## Work to be completed
When the line with "M854 0H943L974 14" appears below, start repeating lines exactly, and keep going through the line with "M554 627 589 853"; add nothing outside that span.

Stored items
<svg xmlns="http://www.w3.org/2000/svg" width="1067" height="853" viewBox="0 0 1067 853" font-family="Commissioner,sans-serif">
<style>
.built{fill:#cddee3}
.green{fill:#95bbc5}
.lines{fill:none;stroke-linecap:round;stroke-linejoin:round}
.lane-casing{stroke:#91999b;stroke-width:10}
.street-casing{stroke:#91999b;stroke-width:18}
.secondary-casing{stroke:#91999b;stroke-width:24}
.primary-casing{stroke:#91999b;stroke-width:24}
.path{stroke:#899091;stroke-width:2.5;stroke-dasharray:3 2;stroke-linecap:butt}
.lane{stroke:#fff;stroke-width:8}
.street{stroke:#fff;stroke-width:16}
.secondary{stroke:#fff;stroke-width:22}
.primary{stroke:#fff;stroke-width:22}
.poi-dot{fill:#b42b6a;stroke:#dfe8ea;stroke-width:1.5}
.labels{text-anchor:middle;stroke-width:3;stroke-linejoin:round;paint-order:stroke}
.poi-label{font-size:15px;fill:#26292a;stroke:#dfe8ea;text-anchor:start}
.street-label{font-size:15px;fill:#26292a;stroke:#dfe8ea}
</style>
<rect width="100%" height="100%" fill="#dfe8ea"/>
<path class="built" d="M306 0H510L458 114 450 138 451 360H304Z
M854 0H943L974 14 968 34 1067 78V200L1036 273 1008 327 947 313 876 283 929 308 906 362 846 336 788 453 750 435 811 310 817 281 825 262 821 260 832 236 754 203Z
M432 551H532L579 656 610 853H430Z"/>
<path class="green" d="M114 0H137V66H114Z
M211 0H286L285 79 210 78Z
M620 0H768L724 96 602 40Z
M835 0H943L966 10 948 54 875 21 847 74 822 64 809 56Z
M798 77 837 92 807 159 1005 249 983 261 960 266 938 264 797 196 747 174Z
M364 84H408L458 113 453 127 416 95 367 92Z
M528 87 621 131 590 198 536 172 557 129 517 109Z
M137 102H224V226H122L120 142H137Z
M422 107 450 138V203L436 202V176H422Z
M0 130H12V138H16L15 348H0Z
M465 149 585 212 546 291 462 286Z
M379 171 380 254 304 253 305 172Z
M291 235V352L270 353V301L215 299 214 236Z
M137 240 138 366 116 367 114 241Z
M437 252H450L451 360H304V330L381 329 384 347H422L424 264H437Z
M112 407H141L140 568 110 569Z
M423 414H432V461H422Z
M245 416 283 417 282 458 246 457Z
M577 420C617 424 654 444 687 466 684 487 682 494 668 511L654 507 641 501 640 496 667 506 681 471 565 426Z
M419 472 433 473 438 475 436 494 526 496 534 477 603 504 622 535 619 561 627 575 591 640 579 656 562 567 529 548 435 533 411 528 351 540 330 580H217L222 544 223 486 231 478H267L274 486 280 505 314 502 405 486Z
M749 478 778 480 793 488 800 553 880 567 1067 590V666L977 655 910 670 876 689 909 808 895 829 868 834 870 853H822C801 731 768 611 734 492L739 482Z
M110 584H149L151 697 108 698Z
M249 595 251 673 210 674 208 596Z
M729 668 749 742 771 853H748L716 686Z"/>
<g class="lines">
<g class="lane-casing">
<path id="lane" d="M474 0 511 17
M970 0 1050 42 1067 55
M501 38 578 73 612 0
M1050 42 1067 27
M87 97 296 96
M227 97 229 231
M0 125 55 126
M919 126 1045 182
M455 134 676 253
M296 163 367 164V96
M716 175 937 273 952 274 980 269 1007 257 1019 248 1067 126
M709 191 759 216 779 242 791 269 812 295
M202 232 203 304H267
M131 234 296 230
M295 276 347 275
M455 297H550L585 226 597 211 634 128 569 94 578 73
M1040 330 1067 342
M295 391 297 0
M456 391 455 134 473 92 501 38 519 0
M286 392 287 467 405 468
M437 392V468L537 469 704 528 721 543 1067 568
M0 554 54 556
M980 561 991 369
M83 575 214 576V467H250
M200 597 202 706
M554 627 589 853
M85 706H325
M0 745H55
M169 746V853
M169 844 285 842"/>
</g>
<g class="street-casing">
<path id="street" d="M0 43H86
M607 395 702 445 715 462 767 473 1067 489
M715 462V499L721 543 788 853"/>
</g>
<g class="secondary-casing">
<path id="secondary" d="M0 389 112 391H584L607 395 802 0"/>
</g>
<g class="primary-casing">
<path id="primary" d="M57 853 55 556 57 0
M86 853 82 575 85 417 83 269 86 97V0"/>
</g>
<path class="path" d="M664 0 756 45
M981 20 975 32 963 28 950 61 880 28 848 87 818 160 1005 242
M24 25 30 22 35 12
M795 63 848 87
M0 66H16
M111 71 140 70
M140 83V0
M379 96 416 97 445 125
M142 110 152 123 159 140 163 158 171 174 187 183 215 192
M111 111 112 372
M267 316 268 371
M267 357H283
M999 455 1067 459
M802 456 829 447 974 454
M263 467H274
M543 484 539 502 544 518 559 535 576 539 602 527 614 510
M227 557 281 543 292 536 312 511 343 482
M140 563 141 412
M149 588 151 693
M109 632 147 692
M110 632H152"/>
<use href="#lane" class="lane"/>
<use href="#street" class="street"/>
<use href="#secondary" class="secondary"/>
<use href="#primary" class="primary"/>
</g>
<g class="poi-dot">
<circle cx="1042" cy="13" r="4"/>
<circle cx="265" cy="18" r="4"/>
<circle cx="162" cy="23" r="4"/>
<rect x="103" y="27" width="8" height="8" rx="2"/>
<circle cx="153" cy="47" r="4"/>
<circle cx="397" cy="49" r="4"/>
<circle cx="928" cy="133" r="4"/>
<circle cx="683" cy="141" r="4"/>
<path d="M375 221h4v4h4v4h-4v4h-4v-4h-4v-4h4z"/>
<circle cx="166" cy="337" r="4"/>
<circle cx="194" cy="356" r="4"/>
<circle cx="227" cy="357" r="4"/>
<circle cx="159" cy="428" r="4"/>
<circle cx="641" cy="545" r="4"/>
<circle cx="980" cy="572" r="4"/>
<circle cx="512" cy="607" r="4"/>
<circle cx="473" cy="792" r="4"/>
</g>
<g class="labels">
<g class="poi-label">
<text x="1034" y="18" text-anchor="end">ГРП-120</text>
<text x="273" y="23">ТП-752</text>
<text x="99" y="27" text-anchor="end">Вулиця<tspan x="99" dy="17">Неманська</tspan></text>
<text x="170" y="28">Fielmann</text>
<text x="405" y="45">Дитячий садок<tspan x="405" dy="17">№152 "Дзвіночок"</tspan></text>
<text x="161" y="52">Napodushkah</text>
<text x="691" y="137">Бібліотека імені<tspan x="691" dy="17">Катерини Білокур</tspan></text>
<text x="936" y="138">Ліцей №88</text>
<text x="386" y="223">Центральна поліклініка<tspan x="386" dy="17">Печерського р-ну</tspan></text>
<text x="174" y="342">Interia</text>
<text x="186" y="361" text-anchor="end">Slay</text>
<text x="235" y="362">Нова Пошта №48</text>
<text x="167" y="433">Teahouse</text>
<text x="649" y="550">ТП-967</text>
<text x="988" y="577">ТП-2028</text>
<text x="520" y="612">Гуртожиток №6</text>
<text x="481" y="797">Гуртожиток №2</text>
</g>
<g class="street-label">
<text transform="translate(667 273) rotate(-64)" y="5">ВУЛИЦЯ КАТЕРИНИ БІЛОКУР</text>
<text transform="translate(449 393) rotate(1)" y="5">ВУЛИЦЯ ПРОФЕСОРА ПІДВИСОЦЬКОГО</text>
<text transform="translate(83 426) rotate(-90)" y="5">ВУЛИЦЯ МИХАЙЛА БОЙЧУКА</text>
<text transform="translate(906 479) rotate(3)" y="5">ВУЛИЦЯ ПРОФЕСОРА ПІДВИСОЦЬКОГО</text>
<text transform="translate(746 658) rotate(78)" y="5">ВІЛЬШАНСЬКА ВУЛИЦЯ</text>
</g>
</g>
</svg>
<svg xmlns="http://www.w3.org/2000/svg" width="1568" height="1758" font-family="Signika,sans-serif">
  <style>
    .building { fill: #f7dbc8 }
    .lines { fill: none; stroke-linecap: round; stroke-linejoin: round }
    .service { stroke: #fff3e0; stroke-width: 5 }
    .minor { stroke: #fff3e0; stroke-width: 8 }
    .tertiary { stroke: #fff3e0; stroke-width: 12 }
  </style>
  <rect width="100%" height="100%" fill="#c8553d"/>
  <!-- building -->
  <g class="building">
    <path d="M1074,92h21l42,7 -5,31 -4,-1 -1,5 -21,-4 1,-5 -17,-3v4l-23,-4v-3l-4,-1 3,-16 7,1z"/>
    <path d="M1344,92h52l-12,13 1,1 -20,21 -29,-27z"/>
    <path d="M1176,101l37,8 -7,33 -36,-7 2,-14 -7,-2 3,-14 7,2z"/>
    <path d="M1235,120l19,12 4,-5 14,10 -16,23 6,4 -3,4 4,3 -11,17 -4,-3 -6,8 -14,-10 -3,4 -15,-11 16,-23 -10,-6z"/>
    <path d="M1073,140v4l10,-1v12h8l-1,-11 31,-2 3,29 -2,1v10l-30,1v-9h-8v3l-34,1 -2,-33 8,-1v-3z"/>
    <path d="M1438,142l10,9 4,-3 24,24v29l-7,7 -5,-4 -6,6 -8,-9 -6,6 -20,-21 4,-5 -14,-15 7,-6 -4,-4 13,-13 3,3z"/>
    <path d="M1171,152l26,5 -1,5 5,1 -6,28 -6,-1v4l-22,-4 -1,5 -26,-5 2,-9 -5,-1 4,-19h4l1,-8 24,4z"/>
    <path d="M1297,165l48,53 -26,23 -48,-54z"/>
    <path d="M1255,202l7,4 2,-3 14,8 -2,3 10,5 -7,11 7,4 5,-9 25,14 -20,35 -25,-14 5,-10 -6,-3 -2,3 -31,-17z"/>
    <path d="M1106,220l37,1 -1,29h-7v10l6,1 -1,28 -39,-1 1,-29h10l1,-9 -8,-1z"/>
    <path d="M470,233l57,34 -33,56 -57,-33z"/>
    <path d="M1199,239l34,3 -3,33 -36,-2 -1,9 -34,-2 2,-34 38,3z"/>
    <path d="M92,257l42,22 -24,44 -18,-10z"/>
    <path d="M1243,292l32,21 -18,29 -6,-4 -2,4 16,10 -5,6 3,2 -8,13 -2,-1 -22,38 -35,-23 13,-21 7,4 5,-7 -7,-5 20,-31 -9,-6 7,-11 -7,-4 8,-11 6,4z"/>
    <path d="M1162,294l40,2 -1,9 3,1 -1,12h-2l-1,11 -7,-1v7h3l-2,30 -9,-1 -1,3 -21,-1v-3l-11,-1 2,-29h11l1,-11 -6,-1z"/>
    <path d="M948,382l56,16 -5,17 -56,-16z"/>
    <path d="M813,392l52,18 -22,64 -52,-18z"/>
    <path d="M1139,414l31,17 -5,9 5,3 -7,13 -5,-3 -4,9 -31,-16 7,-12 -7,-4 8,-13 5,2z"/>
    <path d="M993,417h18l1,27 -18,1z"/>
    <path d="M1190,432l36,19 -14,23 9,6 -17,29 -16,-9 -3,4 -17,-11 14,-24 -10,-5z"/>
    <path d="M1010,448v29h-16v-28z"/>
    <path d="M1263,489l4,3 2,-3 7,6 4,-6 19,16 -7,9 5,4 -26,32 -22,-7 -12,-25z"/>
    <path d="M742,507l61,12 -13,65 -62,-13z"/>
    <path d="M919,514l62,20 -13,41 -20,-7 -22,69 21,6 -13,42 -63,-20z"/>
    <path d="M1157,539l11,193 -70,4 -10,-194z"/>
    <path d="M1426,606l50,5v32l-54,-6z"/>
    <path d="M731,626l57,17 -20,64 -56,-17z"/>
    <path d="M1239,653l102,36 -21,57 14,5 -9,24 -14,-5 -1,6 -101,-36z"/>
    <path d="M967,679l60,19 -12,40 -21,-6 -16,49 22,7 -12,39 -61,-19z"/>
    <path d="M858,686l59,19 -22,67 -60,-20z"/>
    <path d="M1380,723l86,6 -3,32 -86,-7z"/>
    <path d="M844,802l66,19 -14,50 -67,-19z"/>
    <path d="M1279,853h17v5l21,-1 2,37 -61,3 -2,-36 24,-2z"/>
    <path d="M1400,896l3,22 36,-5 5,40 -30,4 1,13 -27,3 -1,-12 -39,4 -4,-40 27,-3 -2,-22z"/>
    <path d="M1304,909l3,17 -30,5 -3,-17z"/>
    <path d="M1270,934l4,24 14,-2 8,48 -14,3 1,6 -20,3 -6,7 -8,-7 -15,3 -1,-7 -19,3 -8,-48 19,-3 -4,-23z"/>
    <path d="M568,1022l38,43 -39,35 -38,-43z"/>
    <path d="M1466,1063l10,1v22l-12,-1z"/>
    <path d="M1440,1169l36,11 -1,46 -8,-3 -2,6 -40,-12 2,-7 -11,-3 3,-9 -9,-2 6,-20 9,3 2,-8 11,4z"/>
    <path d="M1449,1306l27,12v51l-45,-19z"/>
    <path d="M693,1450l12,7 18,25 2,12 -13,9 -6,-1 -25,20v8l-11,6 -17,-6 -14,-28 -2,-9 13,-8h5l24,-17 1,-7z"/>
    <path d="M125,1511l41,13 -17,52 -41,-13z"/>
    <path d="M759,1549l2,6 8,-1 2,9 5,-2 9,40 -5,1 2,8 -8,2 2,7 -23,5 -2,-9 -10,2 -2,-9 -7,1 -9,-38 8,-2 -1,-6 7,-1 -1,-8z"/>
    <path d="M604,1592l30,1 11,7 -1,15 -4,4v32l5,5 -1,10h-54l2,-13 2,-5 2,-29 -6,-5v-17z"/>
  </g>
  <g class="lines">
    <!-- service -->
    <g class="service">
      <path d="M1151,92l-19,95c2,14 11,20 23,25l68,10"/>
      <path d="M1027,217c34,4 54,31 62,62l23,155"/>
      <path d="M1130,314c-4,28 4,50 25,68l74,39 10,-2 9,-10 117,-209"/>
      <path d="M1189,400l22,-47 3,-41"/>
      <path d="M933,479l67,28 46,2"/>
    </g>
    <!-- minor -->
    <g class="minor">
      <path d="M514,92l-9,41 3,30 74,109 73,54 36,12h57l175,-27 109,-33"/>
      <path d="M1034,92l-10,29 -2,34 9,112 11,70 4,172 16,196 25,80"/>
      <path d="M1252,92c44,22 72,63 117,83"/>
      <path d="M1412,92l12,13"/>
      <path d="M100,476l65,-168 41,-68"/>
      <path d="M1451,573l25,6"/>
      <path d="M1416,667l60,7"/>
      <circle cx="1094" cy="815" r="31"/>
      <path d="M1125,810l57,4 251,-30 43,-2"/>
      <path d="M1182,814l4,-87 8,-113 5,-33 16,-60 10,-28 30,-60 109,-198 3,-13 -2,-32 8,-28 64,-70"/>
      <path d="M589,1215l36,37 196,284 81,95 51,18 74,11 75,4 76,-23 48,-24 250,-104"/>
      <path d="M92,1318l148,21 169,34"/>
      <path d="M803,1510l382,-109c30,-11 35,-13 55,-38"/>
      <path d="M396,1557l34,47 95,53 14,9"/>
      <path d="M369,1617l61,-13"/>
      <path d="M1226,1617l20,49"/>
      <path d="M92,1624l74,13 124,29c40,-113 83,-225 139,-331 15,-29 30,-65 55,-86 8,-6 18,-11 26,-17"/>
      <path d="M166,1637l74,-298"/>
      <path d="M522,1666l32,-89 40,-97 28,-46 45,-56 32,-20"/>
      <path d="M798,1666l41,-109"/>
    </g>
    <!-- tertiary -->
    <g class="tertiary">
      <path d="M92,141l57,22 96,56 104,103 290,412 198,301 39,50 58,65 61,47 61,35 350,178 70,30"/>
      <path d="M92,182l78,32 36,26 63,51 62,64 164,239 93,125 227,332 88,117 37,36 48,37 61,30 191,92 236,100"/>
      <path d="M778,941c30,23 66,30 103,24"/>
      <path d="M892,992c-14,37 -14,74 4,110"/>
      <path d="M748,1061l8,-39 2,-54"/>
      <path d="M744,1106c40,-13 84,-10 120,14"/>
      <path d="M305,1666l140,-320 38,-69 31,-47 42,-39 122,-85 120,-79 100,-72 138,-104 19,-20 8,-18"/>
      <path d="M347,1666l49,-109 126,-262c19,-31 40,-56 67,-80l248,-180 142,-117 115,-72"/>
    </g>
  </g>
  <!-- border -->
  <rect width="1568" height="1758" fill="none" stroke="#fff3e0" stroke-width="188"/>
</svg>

## Solution to this exercise
M854 0H943L974 14 968 34 1067 78V200L1036 273 1008 327 947 313 876 283 929 308 906 362 846 336 788 453 750 435 811 310 817 281 825 262 821 260 832 236 754 203Z
M432 551H532L579 656 610 853H430Z"/>
<path class="green" d="M114 0H137V66H114Z
M211 0H286L285 79 210 78Z
M620 0H768L724 96 602 40Z
M835 0H943L966 10 948 54 875 21 847 74 822 64 809 56Z
M798 77 837 92 807 159 1005 249 983 261 960 266 938 264 797 196 747 174Z
M364 84H408L458 113 453 127 416 95 367 92Z
M528 87 621 131 590 198 536 172 557 129 517 109Z
M137 102H224V226H122L120 142H137Z
M422 107 450 138V203L436 202V176H422Z
M0 130H12V138H16L15 348H0Z
M465 149 585 212 546 291 462 286Z
M379 171 380 254 304 253 305 172Z
M291 235V352L270 353V301L215 299 214 236Z
M137 240 138 366 116 367 114 241Z
M437 252H450L451 360H304V330L381 329 384 347H422L424 264H437Z
M112 407H141L140 568 110 569Z
M423 414H432V461H422Z
M245 416 283 417 282 458 246 457Z
M577 420C617 424 654 444 687 466 684 487 682 494 668 511L654 507 641 501 640 496 667 506 681 471 565 426Z
M419 472 433 473 438 475 436 494 526 496 534 477 603 504 622 535 619 561 627 575 591 640 579 656 562 567 529 548 435 533 411 528 351 540 330 580H217L222 544 223 486 231 478H267L274 486 280 505 314 502 405 486Z
M749 478 778 480 793 488 800 553 880 567 1067 590V666L977 655 910 670 876 689 909 808 895 829 868 834 870 853H822C801 731 768 611 734 492L739 482Z
M110 584H149L151 697 108 698Z
M249 595 251 673 210 674 208 596Z
M729 668 749 742 771 853H748L716 686Z"/>
<g class="lines">
<g class="lane-casing">
<path id="lane" d="M474 0 511 17
M970 0 1050 42 1067 55
M501 38 578 73 612 0
M1050 42 1067 27
M87 97 296 96
M227 97 229 231
M0 125 55 126
M919 126 1045 182
M455 134 676 253
M296 163 367 164V96
M716 175 937 273 952 274 980 269 1007 257 1019 248 1067 126
M709 191 759 216 779 242 791 269 812 295
M202 232 203 304H267
M131 234 296 230
M295 276 347 275
M455 297H550L585 226 597 211 634 128 569 94 578 73
M1040 330 1067 342
M295 391 297 0
M456 391 455 134 473 92 501 38 519 0
M286 392 287 467 405 468
M437 392V468L537 469 704 528 721 543 1067 568
M0 554 54 556
M980 561 991 369
M83 575 214 576V467H250
M200 597 202 706
M554 627 589 853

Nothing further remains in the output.